Describe six rules to follow to become an effective team leader
The first rule entails delegating more authority and responsibility to the team members to make them feel involved and part of the team. The second rule encourages taking risks and experimentation through which members are allowed to make mistakes and help them learn (The effective work team, 115). The third rule involves developing a shared vision and ensuring they are clarified in terms of where they are headed and defining goals that lead to the achievement of the mission. Fourthly, the team leader needs to set the stage to help solve the problem where everyone is brought close to the problem and be part of the decision. Team leaders also need to allow members to express themselves and discuss openly even when it may lead to the conflict to helo eliminate any feelings they may have before working together (The effective work team, 115). Finally, an effective team leader is obliged to run team meetings on a regular basis for them to work together as a team and carry out their activities.
Define synergy as it applies to team performance
Synergy involves the team working cohesively, leading effectively, and the same individuals working alone being outproduced (The effective work team, 123). Thus, it requires the constant diligence of every team member to have an effective team in place.

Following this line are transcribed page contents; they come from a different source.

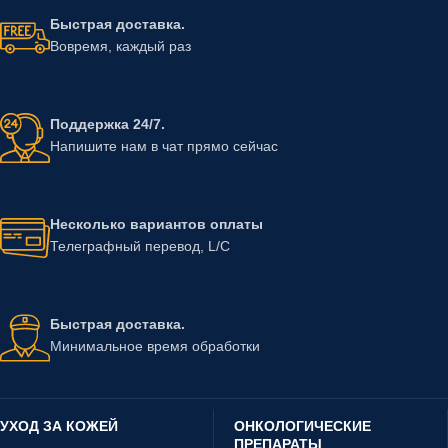
Быстрая доставка.
Вовремя, каждый раз
Поддержка 24/7.
Напишите нам в чат прямо сейчас
Несколько вариантов оплаты
Телеграфный перевод, L/C
Быстрая доставка.
Минимальное время обработки
УХОД ЗА КОЖЕЙ
ОНКОЛОГИЧЕСКИЕ
ПРЕПАРАТЫ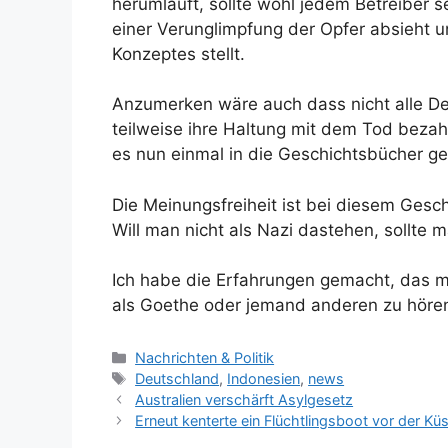
herumläuft, sollte wohl jedem Betreiber 
einer Verunglimpfung der Opfer absieht u
Konzeptes stellt.
Anzumerken wäre auch dass nicht alle D
teilweise ihre Haltung mit dem Tod bezah
es nun einmal in die Geschichtsbücher ge
Die Meinungsfreiheit ist bei diesem Gesc
Will man nicht als Nazi dastehen, sollt
Ich habe die Erfahrungen gemacht, das ma
als Goethe oder jemand anderen zu höre
Kategorien
Nachrichten & Politik
Schlagwörter
Deutschland
,
Indonesien
,
news
Australien verschärft Asylgesetz
Erneut kenterte ein Flüchtlingsboot vor der Kü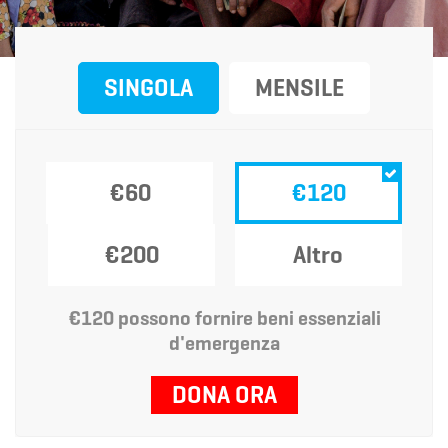
SINGOLA
MENSILE
€60
€120
€200
Altro
€120 possono fornire beni essenziali
d'emergenza
DONA ORA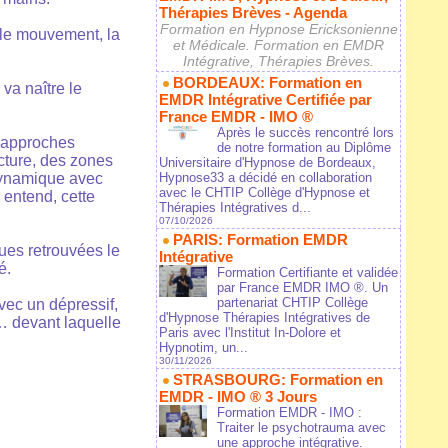
Thérapies Brèves - Agenda
Formation en Hypnose Ericksonienne
 le mouvement, la
et Médicale. Formation en EMDR
Intégrative, Thérapies Brèves.
BORDEAUX: Formation en
 va naître le
EMDR Intégrative Certifiée par
France EMDR - IMO ®
Après le succès rencontré lors
s approches
de notre formation au Diplôme
cture, des zones
Universitaire d'Hypnose de Bordeaux,
Hypnose33 a décidé en collaboration
 dynamique avec
avec le CHTIP Collège d'Hypnose et
 entend, cette
Thérapies Intégratives d...
07/10/2026
PARIS: Formation EMDR
ues retrouvées le
Intégrative
é.
Formation Certifiante et validée
par France EMDR IMO ®. Un
partenariat CHTIP Collège
vec un dépressif,
d'Hypnose Thérapies Intégratives de
… devant laquelle
Paris avec l'Institut In-Dolore et
Hypnotim, un...
30/11/2026
STRASBOURG: Formation en
EMDR - IMO ® 3 Jours
Formation EMDR - IMO :
Traiter le psychotrauma avec
une approche intégrative.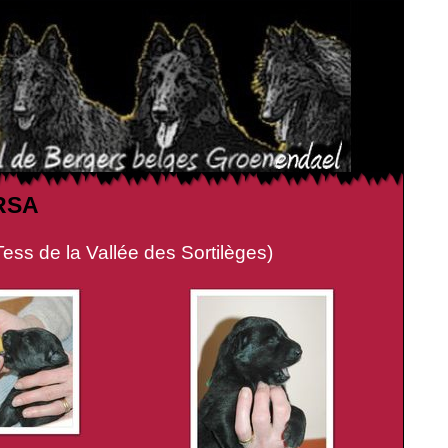
ERSA
e la Vallée des Sortilèges)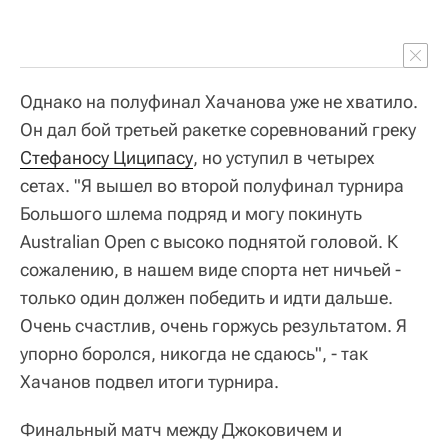
Однако на полуфинал Хачанова уже не хватило.
Он дал бой третьей ракетке соревнований греку
Стефаносу Циципасу
, но уступил в четырех
сетах. "Я вышел во второй полуфинал турнира
Большого шлема подряд и могу покинуть
Australian Open с высоко поднятой головой. К
сожалению, в нашем виде спорта нет ничьей -
только один должен победить и идти дальше.
Очень счастлив, очень горжусь результатом. Я
упорно боролся, никогда не сдаюсь", - так
Хачанов подвел итоги турнира.
Финальный матч между Джоковичем и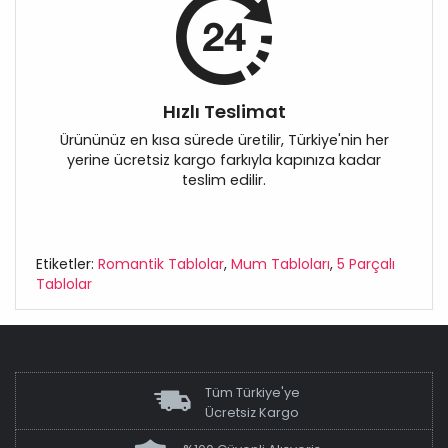
Hızlı Teslimat
Ürününüz en kısa sürede üretilir, Türkiye'nin her
yerine ücretsiz kargo farkıyla kapınıza kadar
teslim edilir.
Etiketler:
Romantik Tablolar
,
Mum Tabloları
,
5 Parçalı
Tablolar
Tüm Türkiye'ye
Ücretsiz Kargo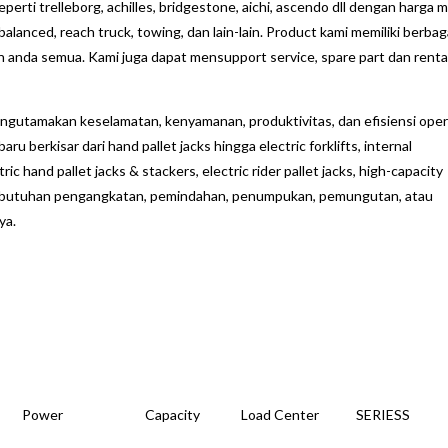
perti trelleborg, achilles, bridgestone, aichi, ascendo dll dengan harga 
balanced, reach truck, towing, dan lain-lain. Product kami memiliki berbag
 anda semua. Kami juga dapat mensupport service, spare part dan renta
mengutamakan keselamatan, kenyamanan, produktivitas, dan efisiensi ope
u berkisar dari hand pallet jacks hingga electric forklifts, internal
ric hand pallet jacks & stackers, electric rider pallet jacks, high-capacity
n kebutuhan pengangkatan, pemindahan, penumpukan, pemungutan, atau
ya.
Power
Capacity
Load Center
SERIESS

List and describe five steps for using the right approach when engaging an employee in a private communication
The first step is to invite the employee into the designated place, be it an office without advance notice, not creating fear or a threatening climate. The second step involves starting the conversation as quickly as possible, pointing to the main agenda (Communicating privately, 134). Thirdly, the supervisor needs to state the facts as they are known and observed without accusations or blames (Communicating privately, 135). Fourthly, let the employee have a chance to explain themselves alternatively over the concerning issue raised and how it can be addressed. Finally, the supervisor needs to state how to help employees manage the problem and change the concern.

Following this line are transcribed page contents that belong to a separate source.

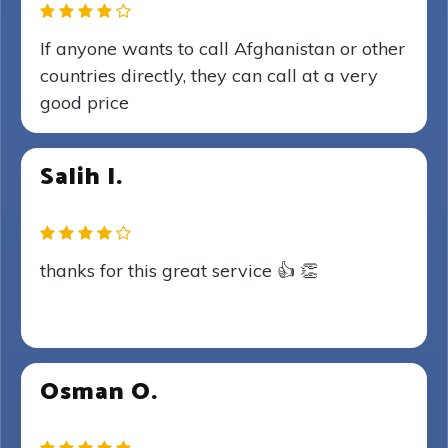
If anyone wants to call Afghanistan or other
countries directly, they can call at a very
good price
Salih I.
thanks for this great service 👍 👏
Osman O.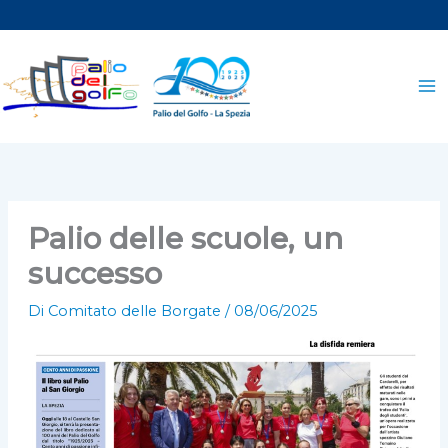
Vai
al
contenuto
Palio delle scuole, un
successo
Di
Comitato delle Borgate
/
08/06/2025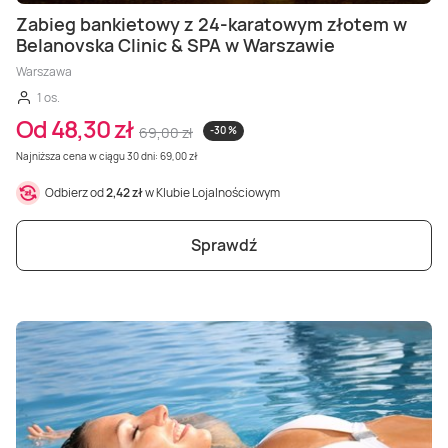
Zabieg bankietowy z 24-karatowym złotem w
Belanovska Clinic & SPA w Warszawie
Warszawa
1 os.
Od 48,30 zł
69,00 zł
-30 %
Najniższa cena w ciągu 30 dni: 69,00 zł
Odbierz od
2,42 zł
w Klubie Lojalnościowym
Sprawdź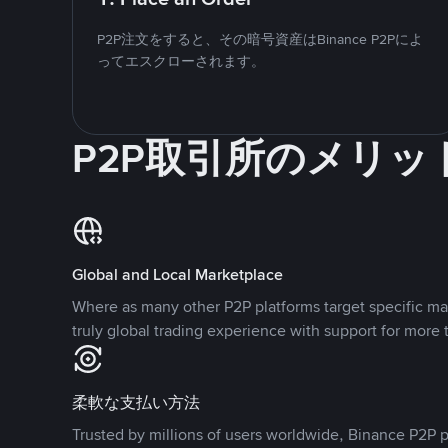
P2P注文をすると、その暗号資産はBinance P2Pによ
ってエスクローされます。
P2P取引所のメリッ
Global and Local Marketplace
Where as many other P2P platforms target specific ma
truly global trading experience with support for more 
柔軟な支払い方法
Trusted by millions of users worldwide, Binance P2P p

Describe the Mutual Theory as it applies to motivation
In the Mutual Reward Theory, the employee gets rewards from the supervisor while the supervisor is paid back for increased productivity and being recognized by the superiors (Communicating privately, 136). Thus, this theory is most applicable when both employee and the supervisor are rewarded for their work; hence they get motivated to perform much better.
Text Case Study Review
The traditional approach or team approach relates to employee motivation and empowerment. In the traditional approach, employee motivation and empowerment are low since they get instructions from their superiors on what to do; hence their own knowledge and skills do not count towards the output. This is different in the team approach since employees are directly involved in the process and allowed to give their input hence becoming motivated and empowered. Furthermore, in the traditional approach, the quality and quantity of work may be subject to the supervisor or managers in charge, and employees will only produce up to the expectations of their superiors but not what they feel is the best (Nohria et al. 82). The case is different in the team approach where employees have the autonomy to produce what is best using their knowledge and skills, ensuring that the quality and quantity they produce is standard.

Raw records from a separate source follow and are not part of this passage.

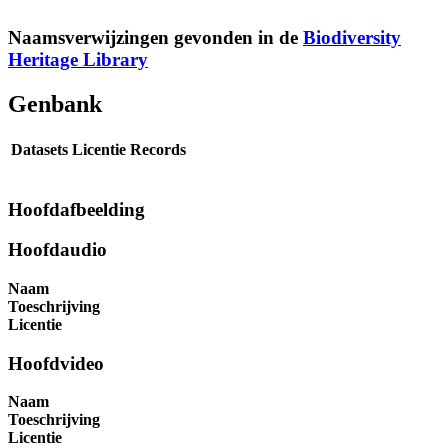
Naamsverwijzingen gevonden in de
Biodiversity
Heritage Library
Genbank
Datasets
Licentie
Records
Hoofdafbeelding
Hoofdaudio
Naam
Toeschrijving
Licentie
Hoofdvideo
Naam
Toeschrijving
Licentie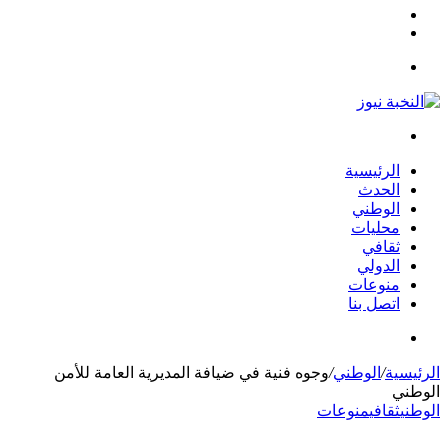
مقال
الوضع
عشوائي
المظلم
القائمة
بحث
عن
الرئيسية
الحدث
الوطني
محليات
ثقافي
الدولي
منوعات
اتصل بنا
بحث
عن
الرئيسية
/
الوطني
/
وجوه فنية في ضيافة المديرية العامة للأمن
الوطني
الوطني
ثقافي
منوعات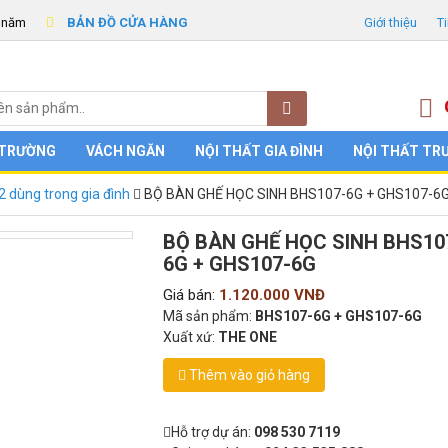
 năm
BẢN ĐỒ CỬA HÀNG
Giới thiệu
T
 TRƯỜNG
VÁCH NGĂN
NỘI THẤT GIA ĐÌNH
NỘI THẤT TR
2 dùng trong gia đình
BỘ BÀN GHẾ HỌC SINH BHS107-6G + GHS107-6
e-one
BỘ BÀN GHẾ HỌC SINH BHS10
6G + GHS107-6G
Giá bán:
1.120.000 VNĐ
Mã sản phẩm:
BHS107-6G + GHS107-6G
Xuất xứ:
THE ONE
Thêm vào giỏ hàng
Hỗ trợ dự án:
098 530 7119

In the traditional approach, the supervisory responsibilities are left to seniors or superiors of the company, including managers and supervisors. The employees are under the obligation to do what the managers tell them to do. Since superiors carry many responsibilities, they are often subjected to challenges, especially when employees fail to follow instructions. This is different in the team approach, where the team leader is responsible for leading the team members (The effective work team, 125). However, in this approach, team members equally take the responsibilities to undertake tasks as required, limiting the challenges faced. A culturally diverse workforce is more robust in the team approach since employees work together as a team despite their cultural differences. Worker involvement is high in the team approach compared to the traditional approach since team members can apply their own knowledge and skills.
Communicatindg privately. Chapter nine: 128- 139.
Nohria, Nitin, Boris Groysberg, and Linda-Eling Lee. “Employee motivation.” Harvard business review 86.7/8 (2008): 78-84.
The effective work team. Chapter eight: 111- 127.